But he said the assault didn’t qualify under state law “due to arcane language in those statutes that do not extend hate crime enhancement to crimes committed against transgender or non-binary individuals.”

“It is, of course, appalling that some members of our community are so consumed by hate that they are provoked to violence against children. But we should extend our indignation of this attack to our state lawmakers who choose inaction on outdated state laws over justice,” Reynolds said in the statement.

La Crosse Police referred questions about the case to the La Crosse County District Attorney’s office. That office did not return requests for comment.

Kathy Flores is anti-violence program director for Diverse & Resilient, a statewide LGBTQ advocacy group. She said transgender individuals have been the least protected in the state’s LGBTQ community. And she said this issue with hate crime law is not new.

“It is really difficult to get prosecutors to put the hate crime enhancer in general on hate violence because there’s some hesitation around that. Even when there is clear-cut evidence that a hate act is the result of somebody’s perception of what that person is,” Flores said.

Flores said gender identity and gender expression are missing from that list and in the eyes of many prosecutors, that disqualifies attacks on an individual because they are transgender.

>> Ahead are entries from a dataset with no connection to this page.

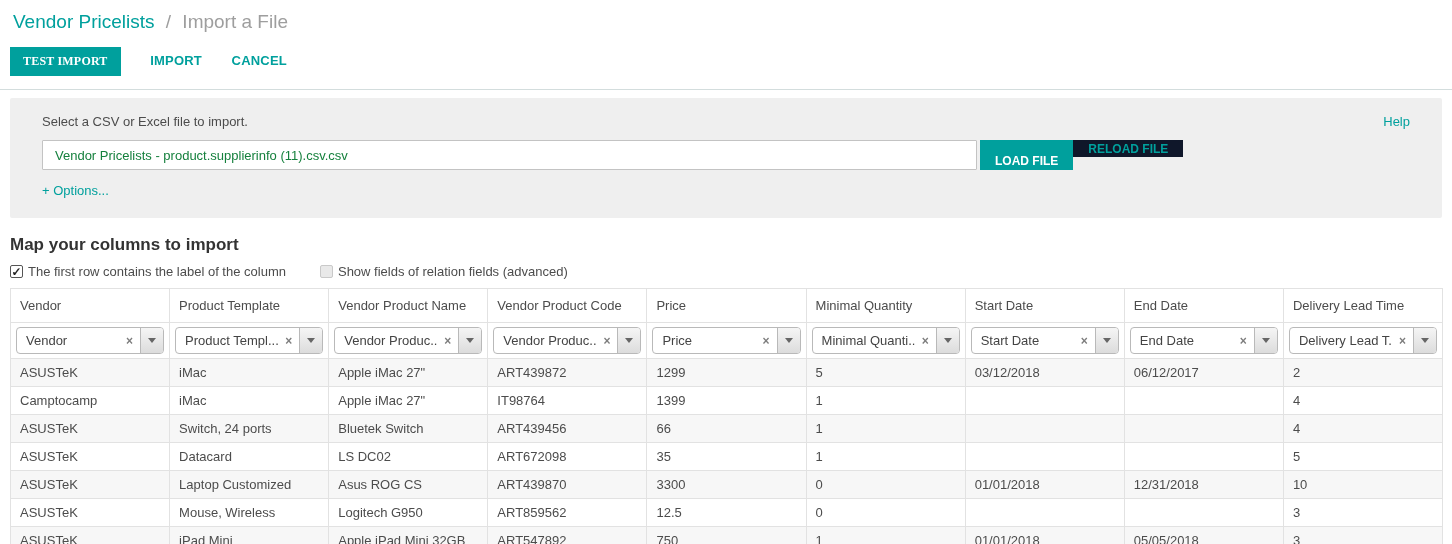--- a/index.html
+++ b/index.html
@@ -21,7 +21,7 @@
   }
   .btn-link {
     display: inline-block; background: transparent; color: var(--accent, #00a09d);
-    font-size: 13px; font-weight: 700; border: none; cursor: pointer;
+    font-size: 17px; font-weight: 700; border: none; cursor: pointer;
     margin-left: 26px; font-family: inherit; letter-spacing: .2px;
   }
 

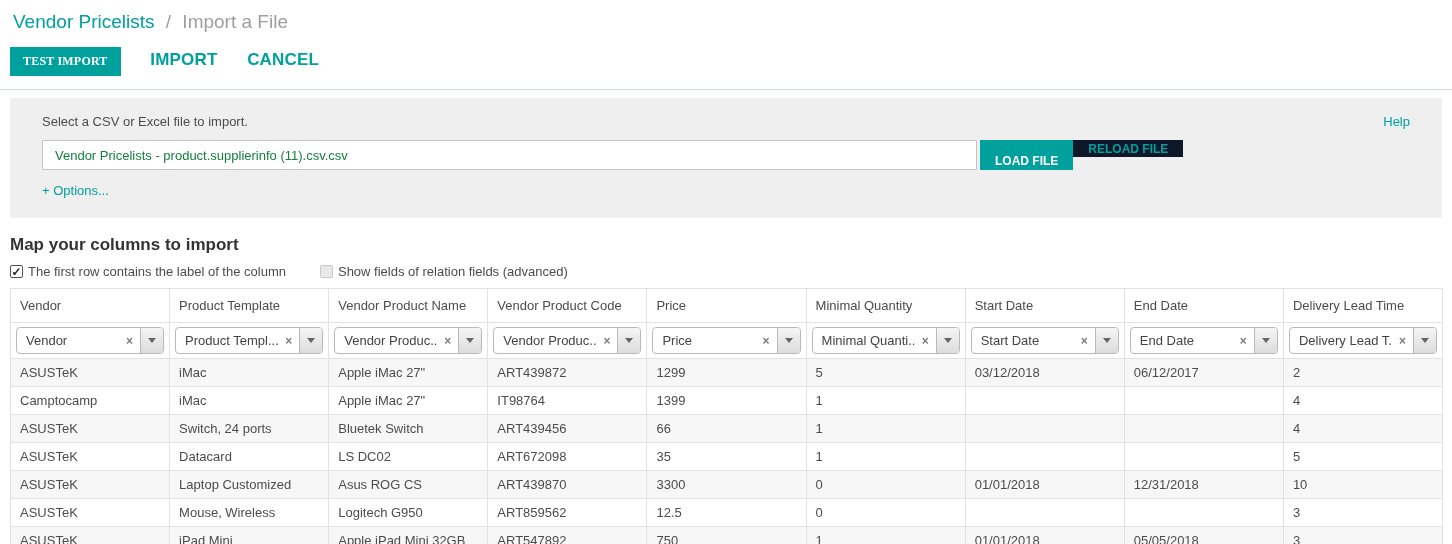--- a/index.html
+++ b/index.html
@@ -36,7 +36,7 @@
   .file-row { display: flex; align-items: stretch; margin-top: 11px; }
   .file-input {
     flex: 0 0 935px; height: 30px; border: 1px solid #c3c3c3; background: #fff;
-    padding: 0 12px; font-size: 13px; color: #15803d; font-family: inherit; border-radius: 1px;
+    padding: 0 12px; font-size: 13px; color: #4c1d95; font-family: inherit; border-radius: 1px;
   }
   .btn-load {
     height: 30px; background: var(--accent, #00a09d); color: #fff; border: none;

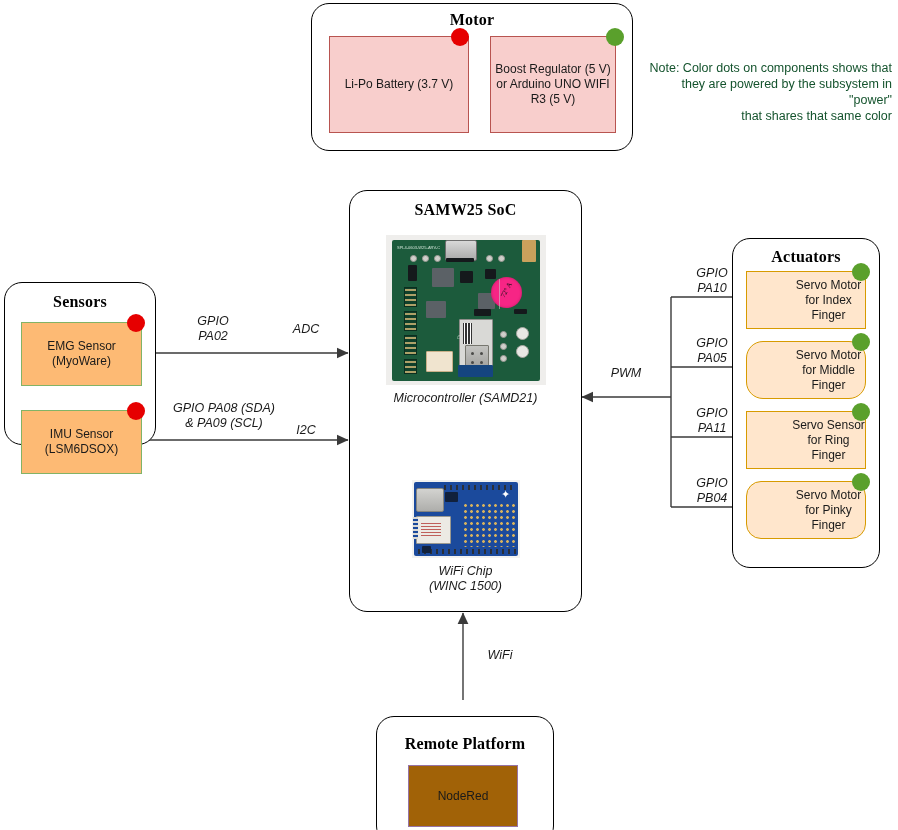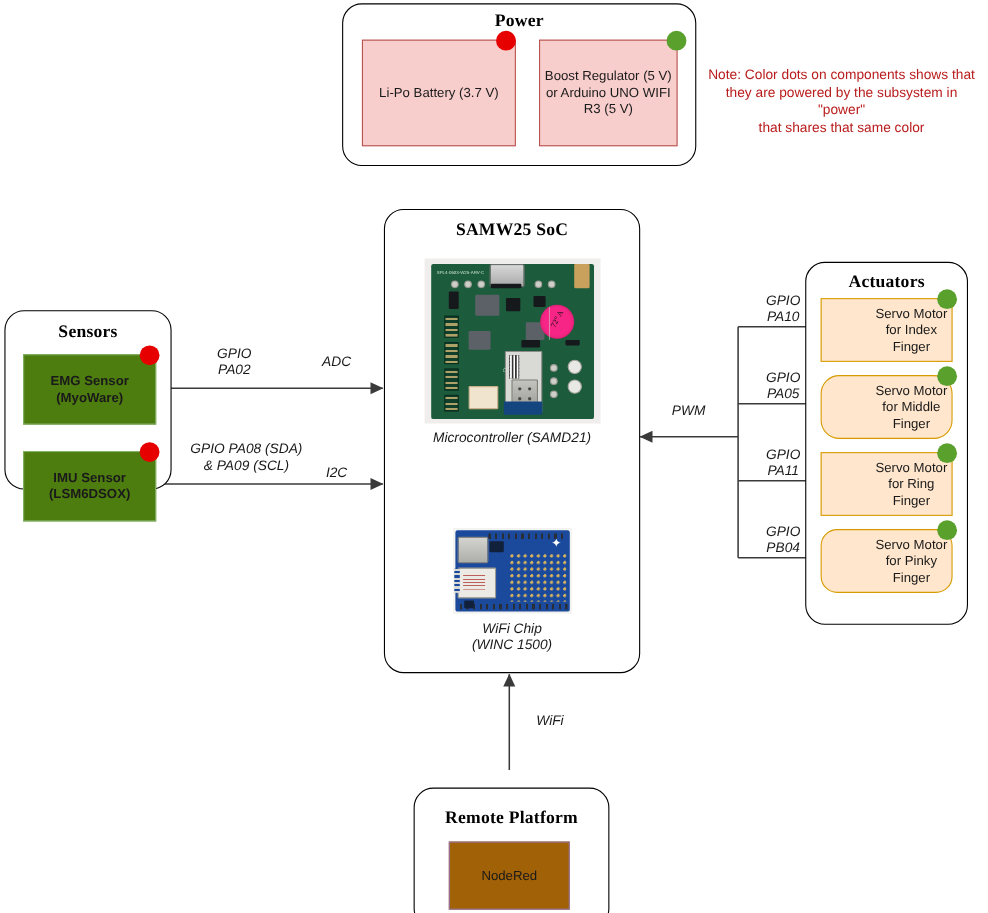--- a/index.html
+++ b/index.html
@@ -177,7 +177,7 @@
   </svg>
 
   <div class="group" style="left:311px;top:3px;width:322px;height:148px;">
-    <div class="group-title" style="top:7px;">Power</div>
+    <div class="group-title" style="top:7px;">Motor</div>
 
     <div class="box pink" style="left:17px;top:32px;width:140px;height:97px;">Li-Po Battery
 (3.7 V)</div>

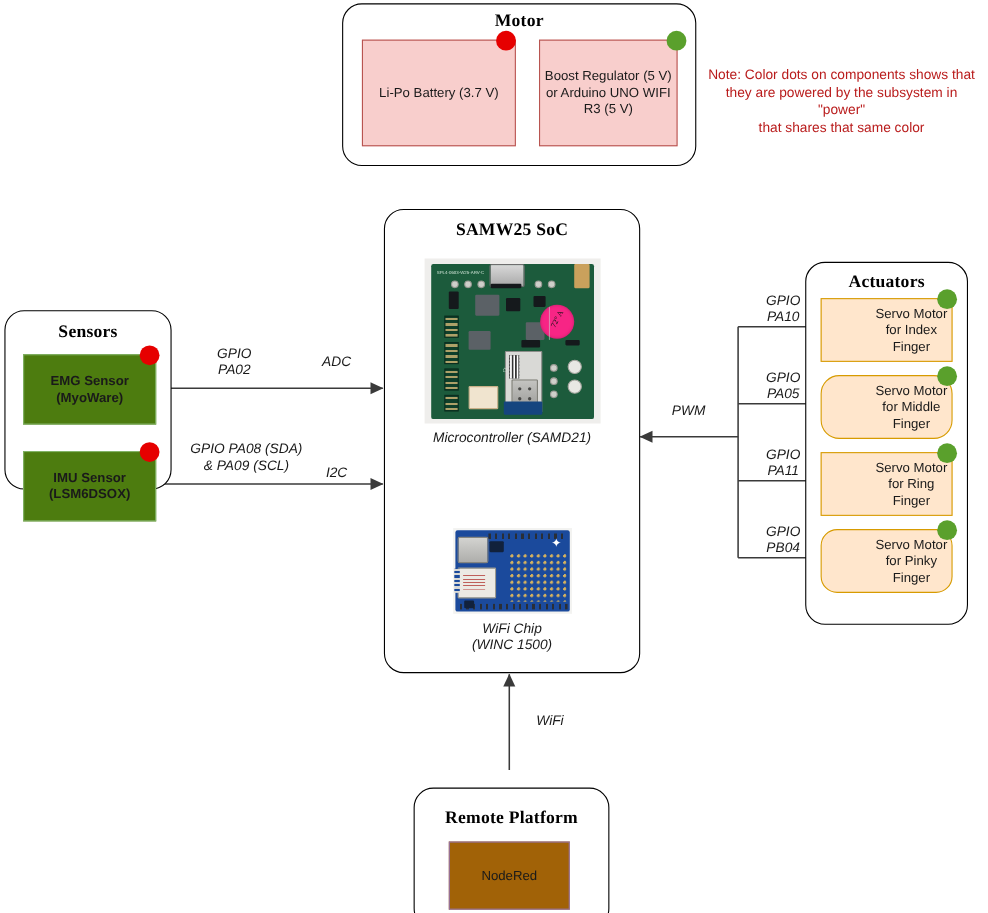--- a/index.html
+++ b/index.html
@@ -46,8 +46,8 @@
     text-align:center;color:#1a1a1a;white-space:pre-line;left:0;right:0;
   }
   .note{
-    position:absolute;font-size:12.5px;line-height:16px;text-align:center;
-    color:#b91c1c;white-space:pre-line;
+    position:absolute;font-size:12.5px;line-height:16px;text-align:right;
+    color:#14532d;white-space:pre-line;
   }
 
   svg.wires{position:absolute;left:0;top:0;width:898px;height:830px;overflow:visible;}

But she argues that in the incident in La Crosse, and in many other attacks, there is a case to be made that the perpetrator’s actions has more to do with their perception of the victim’s sexual orientation, not their gender identity.

“Even though the couple was trans, the fact that (Crawford) used sexual orientation language tells us that his identity of them was not as trans but as a gay couple,” Flores said.

She said changing state law and guidance from the state Department of Justice is needed to include protections for gender identity and expression. But Flores said the transgender community also needs “courageous prosecutors” to seek the highest level of protection for individuals under current law.

Alesha Schandelmeier, executive director of The Center: 7 Rivers LGBTQ Connection in La Crosse, said she’s been encouraged to see statements of support from Reynolds and local state lawmakers in the wake of what has been a “horrifying” incident for the LGBTQ community.

Schandelmeier said she hopes the situation will be an opportunity to educate people abut the current lack of protection for transgender and gender non-conforming individuals.

“It really boils down to the amount of hate that lingers for people that ‘aren’t like us.’ And I really think that hate stems from ignorance,” Schandelmeier said. “We need to get out there and educate people. They need to know that these sorts of things aren’t covered under hate crimes, that these sorts of things happen every day.”

She said she feels the issue has been largely ignored because of the lack of understanding from the general public about the difference between sexual orientation and gender identity.